I see often discussions about hash maps on HN. However they mostly focus on performance (memory and speed) of one huge hash map with millions of records. In my numerical calculations I often need lots of small hash maps (say up to 100 elements). Currently I use unordered_maps from C++ standard library. Does anyone know what is recommended hash map implementation for my scenario?
I'd expect the same hash map implementations to work well in both scenarios (many hash maps with few entries and one hash map with many entries). I'd try dense_hash_map, and if you're feeling experimental, this new thing.
A more significant factor may be sizeof(pair<Key, Value>). std::unordered_map has a separate allocation for each entry, which is quite horrible with small values in terms of memory usage and CPU cache effectiveness. With larger values, keep in mind that because of the load factor of these hashes, you end up with more buckets than you have entries. It may be better to have that pointer indirection (either through std::unordered_map or maybe dense_hash_map<Key, std::unique_ptr<Value>>) than have the empty buckets be sizeof(pair<Key, Value>). Or if you can find something like Rust's ordermap which handles that indirection with a 32-bit index (i.e., half the size of a pointer on 64-bit platforms) into an array to be more memory-efficient. Having them be adjacent in the array
Another factor might be the cost of hashing each value. If it's cheap (ints or the like), your ideal hash map class probably doesn't store the hash values. If it's expensive (long strings, for example) and you have the memory to burn, your ideal hash map class probably does store them, so that collisions cost less on lookup and so that resizing on insert costs less.
As an alternative, if you're just holding ints or something, you might be better off with a sorted std::vector<Entry>.
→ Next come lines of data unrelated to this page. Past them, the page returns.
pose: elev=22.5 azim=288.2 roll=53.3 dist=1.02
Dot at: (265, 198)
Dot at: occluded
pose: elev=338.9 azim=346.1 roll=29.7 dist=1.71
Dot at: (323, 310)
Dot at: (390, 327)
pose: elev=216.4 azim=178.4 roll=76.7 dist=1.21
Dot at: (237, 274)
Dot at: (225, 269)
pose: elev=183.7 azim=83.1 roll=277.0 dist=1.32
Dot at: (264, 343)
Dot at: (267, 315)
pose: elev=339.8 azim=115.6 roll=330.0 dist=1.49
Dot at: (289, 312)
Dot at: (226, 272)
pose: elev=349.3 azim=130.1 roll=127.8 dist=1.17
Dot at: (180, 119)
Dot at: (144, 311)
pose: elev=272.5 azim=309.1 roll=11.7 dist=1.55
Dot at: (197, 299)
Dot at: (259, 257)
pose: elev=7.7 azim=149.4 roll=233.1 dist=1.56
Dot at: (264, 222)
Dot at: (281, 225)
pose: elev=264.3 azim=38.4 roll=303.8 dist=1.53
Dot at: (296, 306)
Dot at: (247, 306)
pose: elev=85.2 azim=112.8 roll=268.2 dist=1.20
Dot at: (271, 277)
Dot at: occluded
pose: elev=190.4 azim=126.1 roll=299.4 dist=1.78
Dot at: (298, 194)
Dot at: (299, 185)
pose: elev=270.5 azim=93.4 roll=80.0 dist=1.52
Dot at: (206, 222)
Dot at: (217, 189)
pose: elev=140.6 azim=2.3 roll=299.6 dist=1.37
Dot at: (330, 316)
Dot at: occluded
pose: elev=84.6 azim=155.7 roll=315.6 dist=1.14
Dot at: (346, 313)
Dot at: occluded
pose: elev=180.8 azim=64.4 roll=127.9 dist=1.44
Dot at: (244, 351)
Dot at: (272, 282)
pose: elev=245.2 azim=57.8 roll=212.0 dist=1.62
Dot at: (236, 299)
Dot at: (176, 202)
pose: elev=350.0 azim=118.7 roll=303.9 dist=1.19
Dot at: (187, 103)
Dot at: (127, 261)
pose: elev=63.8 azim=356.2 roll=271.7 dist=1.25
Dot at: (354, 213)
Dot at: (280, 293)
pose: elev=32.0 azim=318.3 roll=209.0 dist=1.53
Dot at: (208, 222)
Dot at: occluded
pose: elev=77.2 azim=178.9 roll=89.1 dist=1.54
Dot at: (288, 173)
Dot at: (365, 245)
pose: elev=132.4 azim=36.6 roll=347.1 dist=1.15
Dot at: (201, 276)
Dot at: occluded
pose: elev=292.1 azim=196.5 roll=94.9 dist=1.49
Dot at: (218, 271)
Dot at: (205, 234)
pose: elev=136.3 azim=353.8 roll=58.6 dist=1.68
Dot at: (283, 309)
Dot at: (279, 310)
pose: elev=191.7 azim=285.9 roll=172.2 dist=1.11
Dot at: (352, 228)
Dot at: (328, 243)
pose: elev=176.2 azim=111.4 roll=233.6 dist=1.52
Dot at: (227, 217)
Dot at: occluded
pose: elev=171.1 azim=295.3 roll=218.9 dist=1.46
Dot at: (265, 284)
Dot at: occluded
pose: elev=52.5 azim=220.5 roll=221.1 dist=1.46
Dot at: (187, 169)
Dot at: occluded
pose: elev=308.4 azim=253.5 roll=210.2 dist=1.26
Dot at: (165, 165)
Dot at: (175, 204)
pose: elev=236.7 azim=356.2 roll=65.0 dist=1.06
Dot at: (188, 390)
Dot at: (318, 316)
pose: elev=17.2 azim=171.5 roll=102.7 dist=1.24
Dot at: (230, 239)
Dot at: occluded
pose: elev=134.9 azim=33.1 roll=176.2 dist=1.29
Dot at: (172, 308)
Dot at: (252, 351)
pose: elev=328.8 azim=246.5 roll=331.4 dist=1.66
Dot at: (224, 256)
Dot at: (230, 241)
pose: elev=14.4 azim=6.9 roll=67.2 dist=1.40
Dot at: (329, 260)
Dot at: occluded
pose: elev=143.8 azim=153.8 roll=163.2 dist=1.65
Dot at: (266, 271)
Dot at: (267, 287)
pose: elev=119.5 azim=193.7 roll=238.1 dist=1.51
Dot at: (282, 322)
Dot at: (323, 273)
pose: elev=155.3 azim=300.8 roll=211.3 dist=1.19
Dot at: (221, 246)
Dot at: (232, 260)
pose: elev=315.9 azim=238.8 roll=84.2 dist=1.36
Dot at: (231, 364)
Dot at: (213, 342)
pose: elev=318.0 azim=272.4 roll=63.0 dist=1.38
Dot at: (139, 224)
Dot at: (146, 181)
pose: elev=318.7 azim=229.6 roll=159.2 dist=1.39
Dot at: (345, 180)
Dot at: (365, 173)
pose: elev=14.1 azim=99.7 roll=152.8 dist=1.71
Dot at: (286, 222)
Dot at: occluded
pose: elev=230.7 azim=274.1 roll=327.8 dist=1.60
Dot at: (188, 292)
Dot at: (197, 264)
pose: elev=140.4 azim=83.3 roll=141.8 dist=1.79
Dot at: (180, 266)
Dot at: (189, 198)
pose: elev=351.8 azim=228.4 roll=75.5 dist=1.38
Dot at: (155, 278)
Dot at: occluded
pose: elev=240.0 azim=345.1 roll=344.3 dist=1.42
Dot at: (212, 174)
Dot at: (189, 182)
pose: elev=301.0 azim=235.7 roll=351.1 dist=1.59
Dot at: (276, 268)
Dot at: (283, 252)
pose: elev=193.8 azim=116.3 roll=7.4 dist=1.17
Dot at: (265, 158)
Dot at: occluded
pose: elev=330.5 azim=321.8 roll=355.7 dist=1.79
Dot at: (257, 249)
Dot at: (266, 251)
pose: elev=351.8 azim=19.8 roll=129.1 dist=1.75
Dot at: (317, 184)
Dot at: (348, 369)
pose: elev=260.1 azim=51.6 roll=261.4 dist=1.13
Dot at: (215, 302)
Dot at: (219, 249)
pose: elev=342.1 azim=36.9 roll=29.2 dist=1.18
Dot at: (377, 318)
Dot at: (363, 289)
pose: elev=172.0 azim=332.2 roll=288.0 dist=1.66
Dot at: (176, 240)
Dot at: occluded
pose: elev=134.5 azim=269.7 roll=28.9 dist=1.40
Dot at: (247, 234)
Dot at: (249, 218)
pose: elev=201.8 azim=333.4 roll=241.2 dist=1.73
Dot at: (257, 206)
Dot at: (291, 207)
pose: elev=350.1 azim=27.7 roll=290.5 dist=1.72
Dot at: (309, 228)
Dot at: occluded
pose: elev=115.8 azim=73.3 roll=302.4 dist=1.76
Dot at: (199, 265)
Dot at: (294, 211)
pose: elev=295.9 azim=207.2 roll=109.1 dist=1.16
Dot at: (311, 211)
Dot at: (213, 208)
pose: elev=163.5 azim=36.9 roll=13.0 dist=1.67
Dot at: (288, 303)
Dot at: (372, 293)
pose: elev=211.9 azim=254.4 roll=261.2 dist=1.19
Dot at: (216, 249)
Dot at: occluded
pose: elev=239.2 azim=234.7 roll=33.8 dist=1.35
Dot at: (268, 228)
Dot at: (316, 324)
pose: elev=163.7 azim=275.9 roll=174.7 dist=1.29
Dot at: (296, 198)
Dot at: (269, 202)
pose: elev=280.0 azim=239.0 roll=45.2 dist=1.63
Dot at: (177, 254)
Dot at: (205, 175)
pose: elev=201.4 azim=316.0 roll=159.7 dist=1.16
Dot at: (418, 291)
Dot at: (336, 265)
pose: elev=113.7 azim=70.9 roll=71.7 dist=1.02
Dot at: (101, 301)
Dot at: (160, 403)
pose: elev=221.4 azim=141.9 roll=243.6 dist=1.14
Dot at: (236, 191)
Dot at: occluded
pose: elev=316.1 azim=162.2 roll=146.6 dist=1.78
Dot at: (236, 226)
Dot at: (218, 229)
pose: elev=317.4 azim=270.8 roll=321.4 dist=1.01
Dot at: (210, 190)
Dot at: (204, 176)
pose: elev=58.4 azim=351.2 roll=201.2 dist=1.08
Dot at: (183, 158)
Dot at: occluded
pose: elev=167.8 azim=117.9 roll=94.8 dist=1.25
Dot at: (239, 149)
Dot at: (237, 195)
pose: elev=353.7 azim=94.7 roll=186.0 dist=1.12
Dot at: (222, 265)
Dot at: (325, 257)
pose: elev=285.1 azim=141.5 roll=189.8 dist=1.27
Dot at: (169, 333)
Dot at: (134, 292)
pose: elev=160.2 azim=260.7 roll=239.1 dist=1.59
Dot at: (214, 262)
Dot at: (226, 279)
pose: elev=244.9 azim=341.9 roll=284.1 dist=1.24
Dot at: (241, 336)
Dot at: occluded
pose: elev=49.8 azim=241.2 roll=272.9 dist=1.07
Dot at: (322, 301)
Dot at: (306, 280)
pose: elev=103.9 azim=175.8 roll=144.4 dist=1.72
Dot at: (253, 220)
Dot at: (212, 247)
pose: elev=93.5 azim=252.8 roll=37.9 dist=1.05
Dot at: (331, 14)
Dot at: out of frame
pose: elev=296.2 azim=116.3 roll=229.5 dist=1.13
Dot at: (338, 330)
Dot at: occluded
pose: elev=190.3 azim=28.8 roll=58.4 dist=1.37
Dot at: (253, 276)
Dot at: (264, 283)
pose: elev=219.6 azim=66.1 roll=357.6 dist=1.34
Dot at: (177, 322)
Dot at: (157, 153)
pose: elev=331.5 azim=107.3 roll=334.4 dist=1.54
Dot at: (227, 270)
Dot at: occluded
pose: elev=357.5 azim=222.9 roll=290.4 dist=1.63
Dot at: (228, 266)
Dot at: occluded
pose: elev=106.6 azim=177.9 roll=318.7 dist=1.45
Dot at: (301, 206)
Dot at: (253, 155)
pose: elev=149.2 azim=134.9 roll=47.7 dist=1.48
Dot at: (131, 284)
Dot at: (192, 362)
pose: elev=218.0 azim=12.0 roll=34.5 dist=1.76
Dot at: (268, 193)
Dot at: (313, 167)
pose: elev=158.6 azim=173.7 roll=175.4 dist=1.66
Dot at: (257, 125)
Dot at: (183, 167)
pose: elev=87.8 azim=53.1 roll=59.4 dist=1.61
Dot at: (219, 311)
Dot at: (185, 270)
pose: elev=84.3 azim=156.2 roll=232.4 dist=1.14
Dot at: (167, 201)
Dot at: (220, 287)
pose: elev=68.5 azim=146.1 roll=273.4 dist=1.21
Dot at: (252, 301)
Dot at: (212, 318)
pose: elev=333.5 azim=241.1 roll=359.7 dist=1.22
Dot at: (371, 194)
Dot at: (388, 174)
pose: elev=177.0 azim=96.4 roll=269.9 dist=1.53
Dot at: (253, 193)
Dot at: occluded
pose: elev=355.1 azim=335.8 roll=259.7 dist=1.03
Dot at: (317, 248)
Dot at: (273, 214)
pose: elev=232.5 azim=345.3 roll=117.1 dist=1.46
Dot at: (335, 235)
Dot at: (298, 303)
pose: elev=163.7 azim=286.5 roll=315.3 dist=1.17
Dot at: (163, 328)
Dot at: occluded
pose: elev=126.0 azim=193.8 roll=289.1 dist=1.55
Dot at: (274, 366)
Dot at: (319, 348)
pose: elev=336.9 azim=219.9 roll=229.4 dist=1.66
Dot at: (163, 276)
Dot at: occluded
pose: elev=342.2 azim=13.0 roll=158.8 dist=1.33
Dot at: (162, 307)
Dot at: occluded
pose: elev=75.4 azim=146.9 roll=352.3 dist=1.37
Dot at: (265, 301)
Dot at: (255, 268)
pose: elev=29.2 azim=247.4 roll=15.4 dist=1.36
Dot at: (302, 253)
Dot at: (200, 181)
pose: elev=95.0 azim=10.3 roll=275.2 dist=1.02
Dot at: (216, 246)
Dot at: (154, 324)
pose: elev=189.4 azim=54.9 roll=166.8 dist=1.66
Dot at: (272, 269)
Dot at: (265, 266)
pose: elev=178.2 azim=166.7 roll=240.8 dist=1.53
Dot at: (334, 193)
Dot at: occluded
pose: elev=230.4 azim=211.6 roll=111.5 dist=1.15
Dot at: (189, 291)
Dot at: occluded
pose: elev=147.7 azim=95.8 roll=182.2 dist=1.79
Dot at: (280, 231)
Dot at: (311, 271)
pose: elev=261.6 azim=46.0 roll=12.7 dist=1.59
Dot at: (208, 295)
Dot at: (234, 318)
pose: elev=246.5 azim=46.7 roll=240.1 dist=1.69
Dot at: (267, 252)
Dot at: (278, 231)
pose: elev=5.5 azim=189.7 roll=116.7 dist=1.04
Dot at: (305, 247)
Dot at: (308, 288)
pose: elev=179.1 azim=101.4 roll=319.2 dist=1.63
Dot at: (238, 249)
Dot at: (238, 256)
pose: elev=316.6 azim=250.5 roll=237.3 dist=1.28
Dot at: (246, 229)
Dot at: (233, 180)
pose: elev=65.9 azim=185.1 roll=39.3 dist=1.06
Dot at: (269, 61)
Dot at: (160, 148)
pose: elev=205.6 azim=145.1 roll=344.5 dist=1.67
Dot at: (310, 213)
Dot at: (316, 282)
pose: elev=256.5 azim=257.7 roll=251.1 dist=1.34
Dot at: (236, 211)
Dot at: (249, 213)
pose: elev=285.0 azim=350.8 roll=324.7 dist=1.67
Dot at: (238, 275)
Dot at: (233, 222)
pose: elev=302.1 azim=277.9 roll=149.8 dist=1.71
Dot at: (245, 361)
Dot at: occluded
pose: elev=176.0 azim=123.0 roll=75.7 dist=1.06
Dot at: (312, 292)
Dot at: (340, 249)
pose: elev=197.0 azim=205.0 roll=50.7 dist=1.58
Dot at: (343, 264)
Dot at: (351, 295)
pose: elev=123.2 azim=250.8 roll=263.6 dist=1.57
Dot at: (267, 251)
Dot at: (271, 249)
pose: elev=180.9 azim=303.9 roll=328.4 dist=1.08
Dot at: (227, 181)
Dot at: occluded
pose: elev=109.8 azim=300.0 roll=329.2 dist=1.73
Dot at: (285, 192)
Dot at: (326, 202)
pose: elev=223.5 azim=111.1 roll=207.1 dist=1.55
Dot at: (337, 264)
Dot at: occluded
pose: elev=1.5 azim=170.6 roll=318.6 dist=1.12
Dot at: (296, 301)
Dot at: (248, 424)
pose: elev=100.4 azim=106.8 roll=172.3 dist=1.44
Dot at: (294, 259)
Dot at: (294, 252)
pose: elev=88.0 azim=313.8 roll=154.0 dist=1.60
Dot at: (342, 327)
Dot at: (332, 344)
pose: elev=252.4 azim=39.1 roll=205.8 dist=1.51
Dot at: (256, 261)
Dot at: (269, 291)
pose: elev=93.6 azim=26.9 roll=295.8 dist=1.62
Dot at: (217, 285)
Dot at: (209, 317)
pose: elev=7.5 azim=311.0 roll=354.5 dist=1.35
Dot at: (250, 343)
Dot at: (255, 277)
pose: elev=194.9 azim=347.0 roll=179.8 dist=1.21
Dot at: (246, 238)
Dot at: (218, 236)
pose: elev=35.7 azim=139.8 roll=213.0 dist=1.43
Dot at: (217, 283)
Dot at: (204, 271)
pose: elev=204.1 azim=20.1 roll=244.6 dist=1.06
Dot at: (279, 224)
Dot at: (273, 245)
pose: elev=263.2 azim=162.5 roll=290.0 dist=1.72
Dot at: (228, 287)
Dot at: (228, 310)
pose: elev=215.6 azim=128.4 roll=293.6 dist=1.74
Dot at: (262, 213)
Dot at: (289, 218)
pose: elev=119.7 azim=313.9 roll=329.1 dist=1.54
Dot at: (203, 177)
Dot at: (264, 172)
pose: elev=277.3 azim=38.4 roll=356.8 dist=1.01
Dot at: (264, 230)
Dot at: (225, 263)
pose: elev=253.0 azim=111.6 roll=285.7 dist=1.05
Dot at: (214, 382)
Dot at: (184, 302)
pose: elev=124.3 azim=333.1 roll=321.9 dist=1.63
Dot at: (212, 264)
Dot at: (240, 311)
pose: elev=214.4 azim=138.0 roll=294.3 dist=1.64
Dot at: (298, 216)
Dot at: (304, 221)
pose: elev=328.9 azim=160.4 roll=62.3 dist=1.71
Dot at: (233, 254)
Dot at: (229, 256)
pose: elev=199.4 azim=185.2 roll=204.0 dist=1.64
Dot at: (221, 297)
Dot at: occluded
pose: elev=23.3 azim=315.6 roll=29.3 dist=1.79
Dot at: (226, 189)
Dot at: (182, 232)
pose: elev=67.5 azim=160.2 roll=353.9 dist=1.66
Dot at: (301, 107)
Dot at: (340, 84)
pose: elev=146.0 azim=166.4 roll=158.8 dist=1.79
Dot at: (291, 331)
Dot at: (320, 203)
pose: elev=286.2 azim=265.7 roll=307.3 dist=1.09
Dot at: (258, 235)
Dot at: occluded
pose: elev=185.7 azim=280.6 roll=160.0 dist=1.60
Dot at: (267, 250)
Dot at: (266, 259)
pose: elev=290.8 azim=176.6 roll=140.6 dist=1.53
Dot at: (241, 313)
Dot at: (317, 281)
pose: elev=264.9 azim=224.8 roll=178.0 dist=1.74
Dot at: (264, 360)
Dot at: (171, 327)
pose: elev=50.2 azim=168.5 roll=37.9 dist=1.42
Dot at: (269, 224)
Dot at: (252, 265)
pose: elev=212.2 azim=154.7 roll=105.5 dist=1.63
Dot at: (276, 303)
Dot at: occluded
Hi I'm the author for this post.
My general guideline is figure out where your bottleneck is, and optimize on the hotspot first. In your description, I can only try my best to guess where the bottleneck could possibly be...
First of all: "I often need lots of small hash maps". Do you maintain multiple small hash maps at the same time? Then the data structure holding this many hash maps may be your bottleneck instead of the hash map itself. Another possibility is you have some small hash map that get created and dropped rapidly. In this case you might want to hold it in memory so you don't have much allocation overhead.
Other than these, the remaining optimization I can think of would be making your hash table compact (like what I did in this post). Reserving buckets with max load factor should give you a nice control of your hash table size. Reference:
http://www.cplusplus.com/reference/unordered_map/unordered_m...
For very small number of elements, an array or a list can be more efficient than hash maps. My rule of thumb is to avoid hash maps if you know you'll never have more than 100 entries, and then try to find the bottleneck later on. Using hash maps for everything isn't always the best solution.
Using a sequence instead of a map is fine if you know it will never be more than some small number of entries, but so often we are wrong about how many entries will be in a table that the N-squared use of a sequence as a map kills performance unexpectedly.
You don't replace every map in your code with a distributed Key-Value store, in case it might need to store terabytes in the future. Most of the time you have a pretty good idea whether a map has to store a hundred, or a hundred thousand elements.
If you're looking for elements by identity, that's going to be really slow. Hash maps are designed precisely to handle that scenario, and devolving to linear scans is only going to make things worse.
Just keep doing what you're doing with creating a lot of small ones. Design simplicity and consistency is more important unless you find that these hash tables are bottlenecking you (which is extremely unlikely).